Non-governmental organisation Suara Rakyat Malaysia (Suaram) today sent a memorandum of protest to the Human Rights Commission of Malaysia (Suhakam) on the Security Offences (Special Measures) Act 2012 (Sosma), which it said deprives detainees of their rights and gives full power to the police and courts.
Suaram representative Syukri Razab said in the memorandum that 11 people had been arrested under Sosma since April 28 and seven of them were detained in the Shah Alam and Bukit Aman lock-ups.
Six detainees were men under the age of 30, one was disabled and another was a 56-year-old woman, he said.
Syukri said families of the Sosma detainees were not informed of the reasons for their arrest because police were acting under Section 4(1) of Sosma which allowed arrests without a warrant.
He said the forms given to families detailing the grounds for the arrest were unclear and most relatives were only able to meet the suspects eight days after their arrest.
“According to Section 5(3) of Sosma, police can delay family access to the detainees for up to 48 hours after their arrest.
“But what has happened is that police are not only delaying family access, but the detainees are also not allowed to meet their family without permission from the investigating officer, even after the 48 hours have lapsed,” he said when submitting the memorandum to Suhakam’s office in Kuala Lumpur.
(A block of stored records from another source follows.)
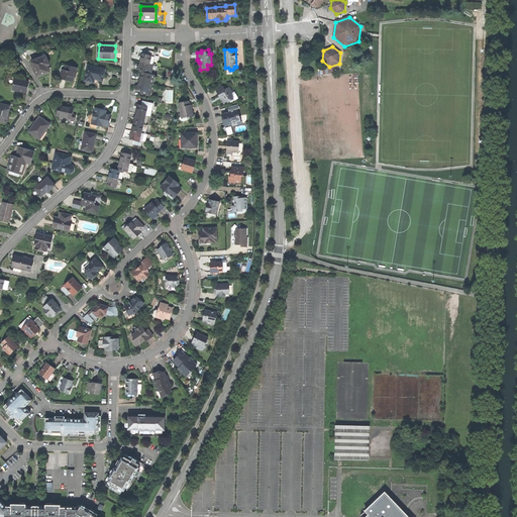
[(141,58),(140,63),(149,65),(150,61),(153,62),(156,53),(146,50),(145,55),(142,54),(141,58)]
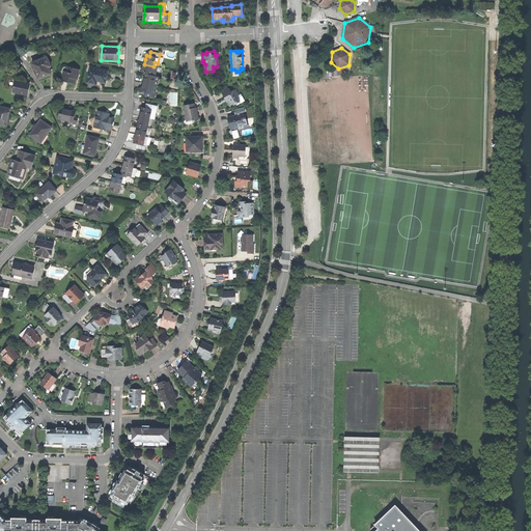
[(51,74),(48,67),(51,66),(47,58),(45,59),(44,58),(32,63),(36,74),(38,73),(39,77),(45,75),(46,76),(47,76),(51,74)]
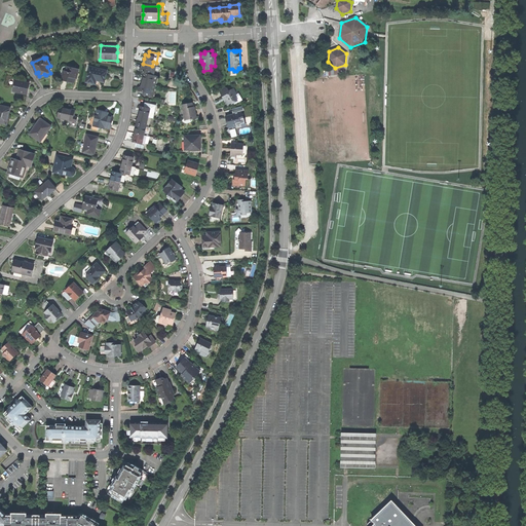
[(141,72),(144,73),(150,75),(152,66),(143,64),(142,68),(141,72)]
He said that police officers would also monitor family visits closely.
Syukri said the jurisdiction given to police under Sosma was so wide that it allowed them to arrest individuals without concrete evidence.
“Arrests exceeding 10 days, without access to a lawyer, give room for police to interrogate the detainees using mental and physical torture.”
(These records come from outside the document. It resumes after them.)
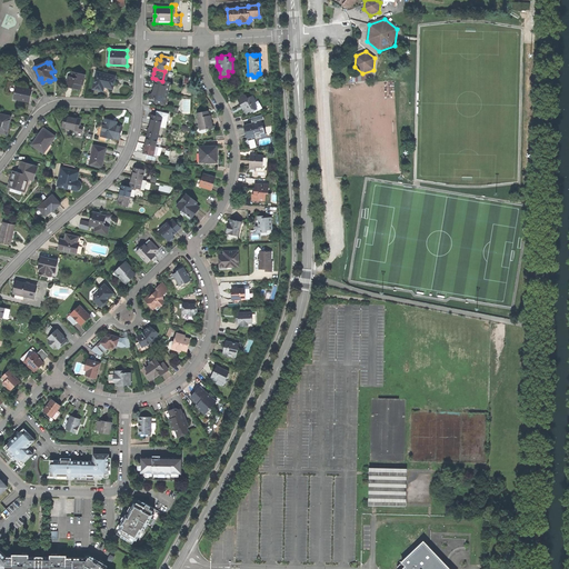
[(168,72),(165,71),(162,81),(169,82),(170,81),(166,80),(168,73),(172,76),(173,73),(168,72)]
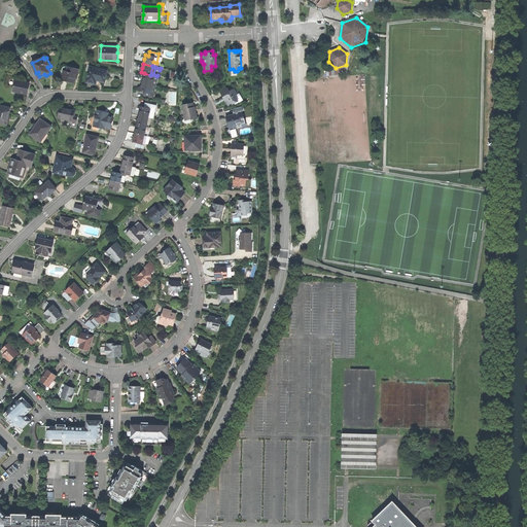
[(68,81),(74,83),(76,74),(77,74),(78,69),(68,67),(67,72),(64,71),(62,80),(68,81)]
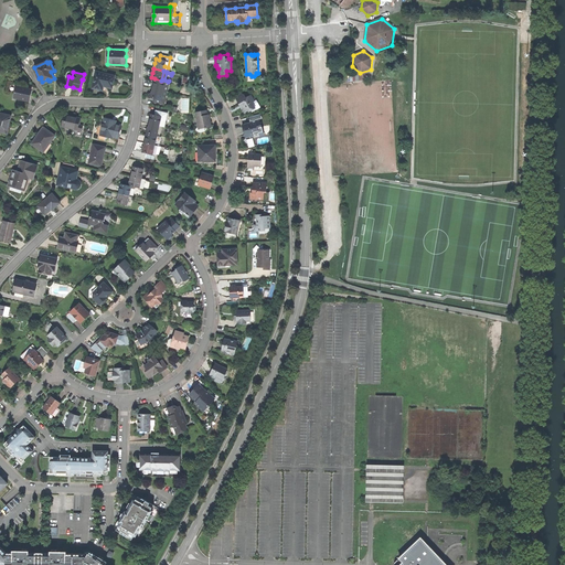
[(112,88),(115,75),(99,72),(98,77),(95,76),(93,88),(100,89),(102,86),(106,87),(112,88)]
He said trials under Sosma were one-sided, as Section 14 of the act allowed public prosecutors to withhold the identity of prosecution witnesses from the accused and their lawyer.
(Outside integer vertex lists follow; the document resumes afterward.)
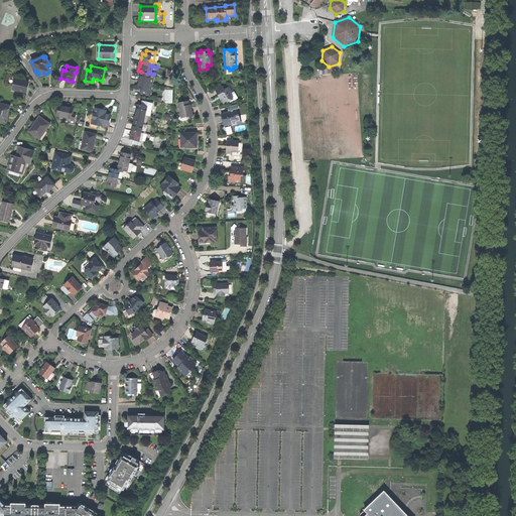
[(140,77),(139,81),(152,84),(153,75),(147,74),(141,72),(140,77)]
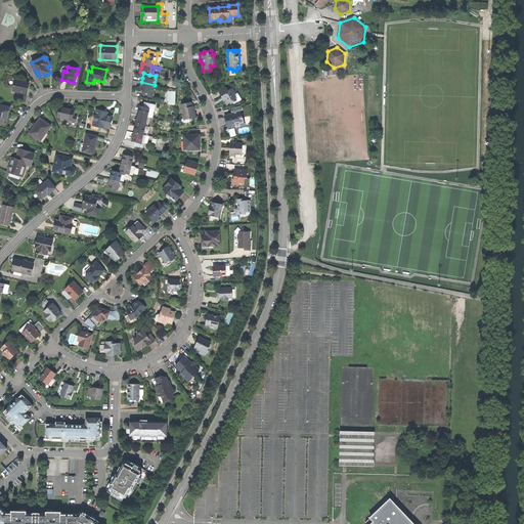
[(30,84),(15,81),(13,92),(28,94),(28,91),(30,84)]
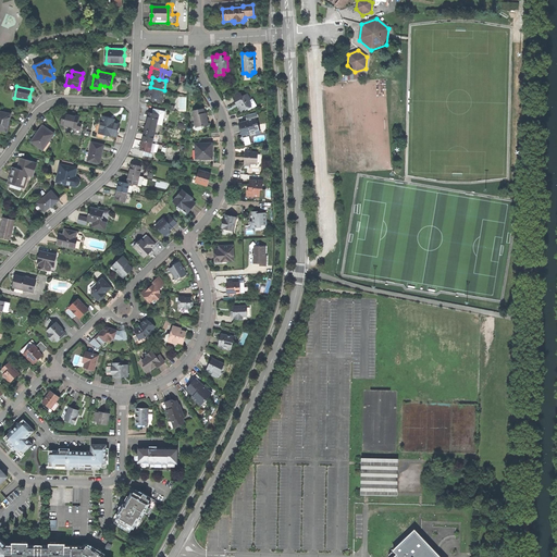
[(164,90),(150,87),(149,91),(148,96),(152,97),(151,100),(161,102),(164,90)]
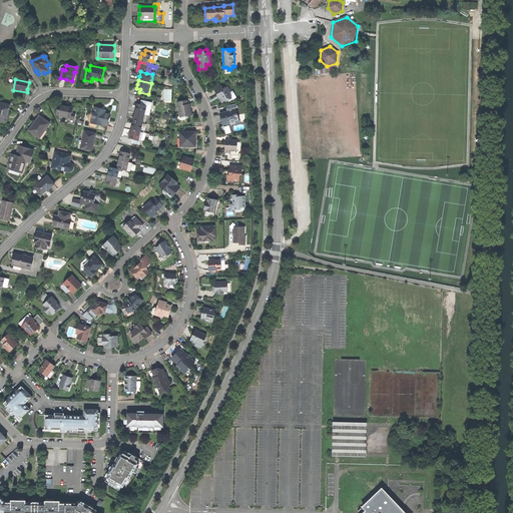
[(230,97),(228,94),(230,93),(227,87),(223,90),(221,87),(218,86),(213,90),(214,93),(216,96),(217,95),(218,97),(221,103),(224,101),(227,101),(230,99),(230,97)]
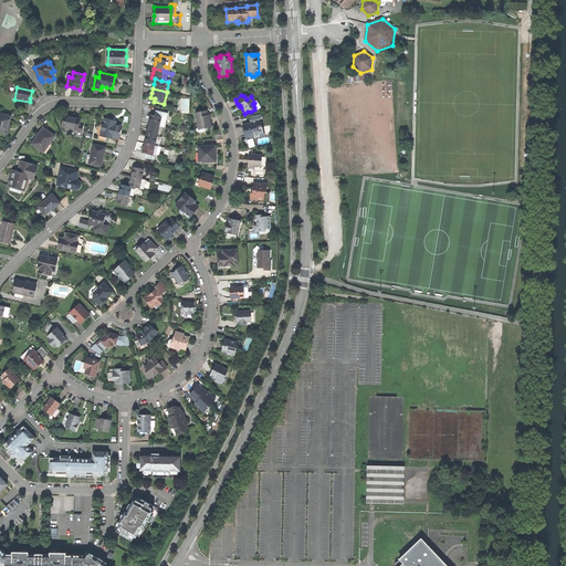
[(150,119),(149,125),(165,128),(168,115),(156,112),(155,116),(152,115),(150,119)]
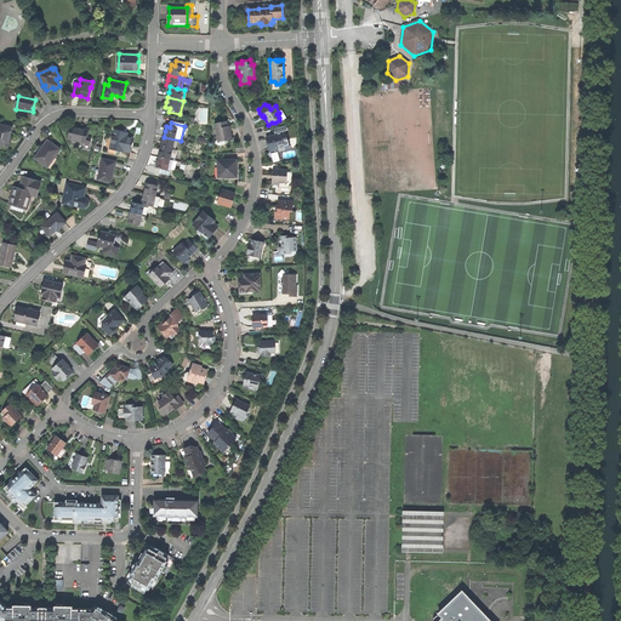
[(224,141),(232,140),(229,131),(229,126),(227,127),(226,123),(215,125),(218,141),(223,140),(224,141)]
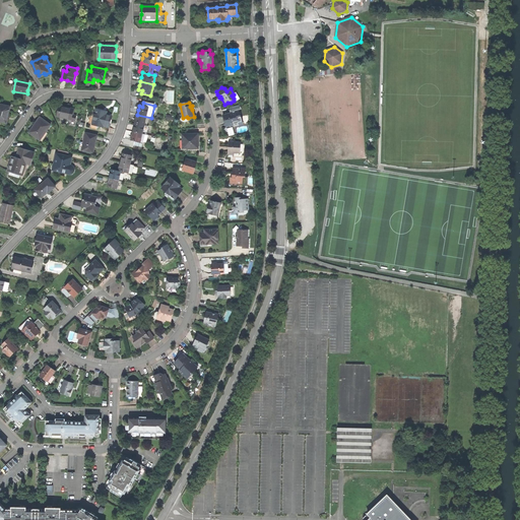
[(10,108),(0,105),(0,122),(5,124),(7,117),(8,117),(9,114),(10,108)]
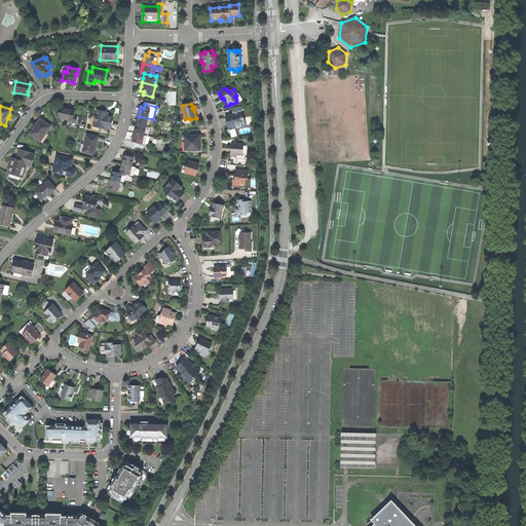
[(236,128),(245,126),(241,114),(240,114),(240,112),(243,111),(242,107),(234,109),(235,113),(233,113),(234,115),(225,117),(227,124),(228,130),(232,129),(232,127),(235,126),(236,128)]
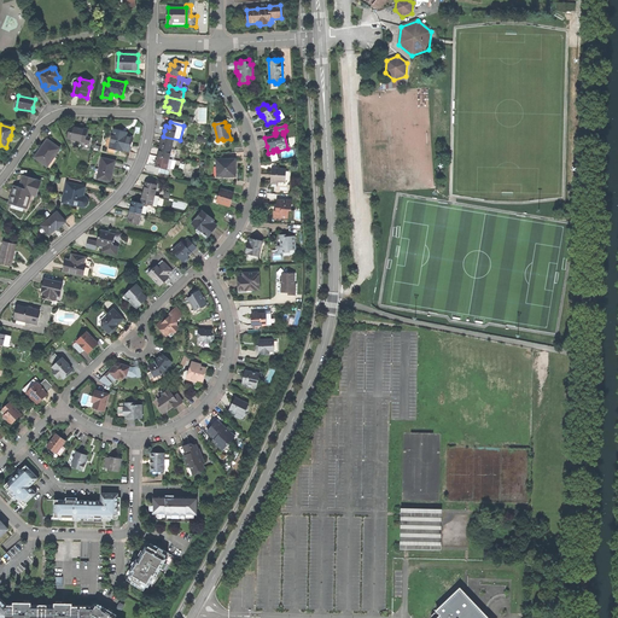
[(79,128),(71,127),(69,139),(87,143),(87,144),(91,144),(92,139),(87,138),(88,130),(79,128)]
Syukri said this allowed them to call forward false witnesses.
Suaram also hit out against Home Minister Datuk Seri Dr Ahmad Zahid Hamidi for telling reporters on May 2 that police had concrete evidence to charge all those arrested for militant activity.
“If they really did have evidence, the police could have arrested every suspect using the Criminal Procedure Code and brought them to court immediately.”
He called on Suhakam to examine Sosma and decide whether or not it abided by human rights principles.
“Suaram urges the Malaysian government to abolish Sosma on the grounds that this act violated human rights principles enshrined in the Federal Constitution.”
Suhakam commissioner James Nagayam said he would study the memorandum and organise a visit to the detention centre to inspect the condition of the Sosma detainees.
“Suhakam will look into the case before visiting the detainees. Usually the police and prison authorities give Suhakam their full cooperation.
“We will provide feedback and a report on the detainees’ condition to their families,” he said.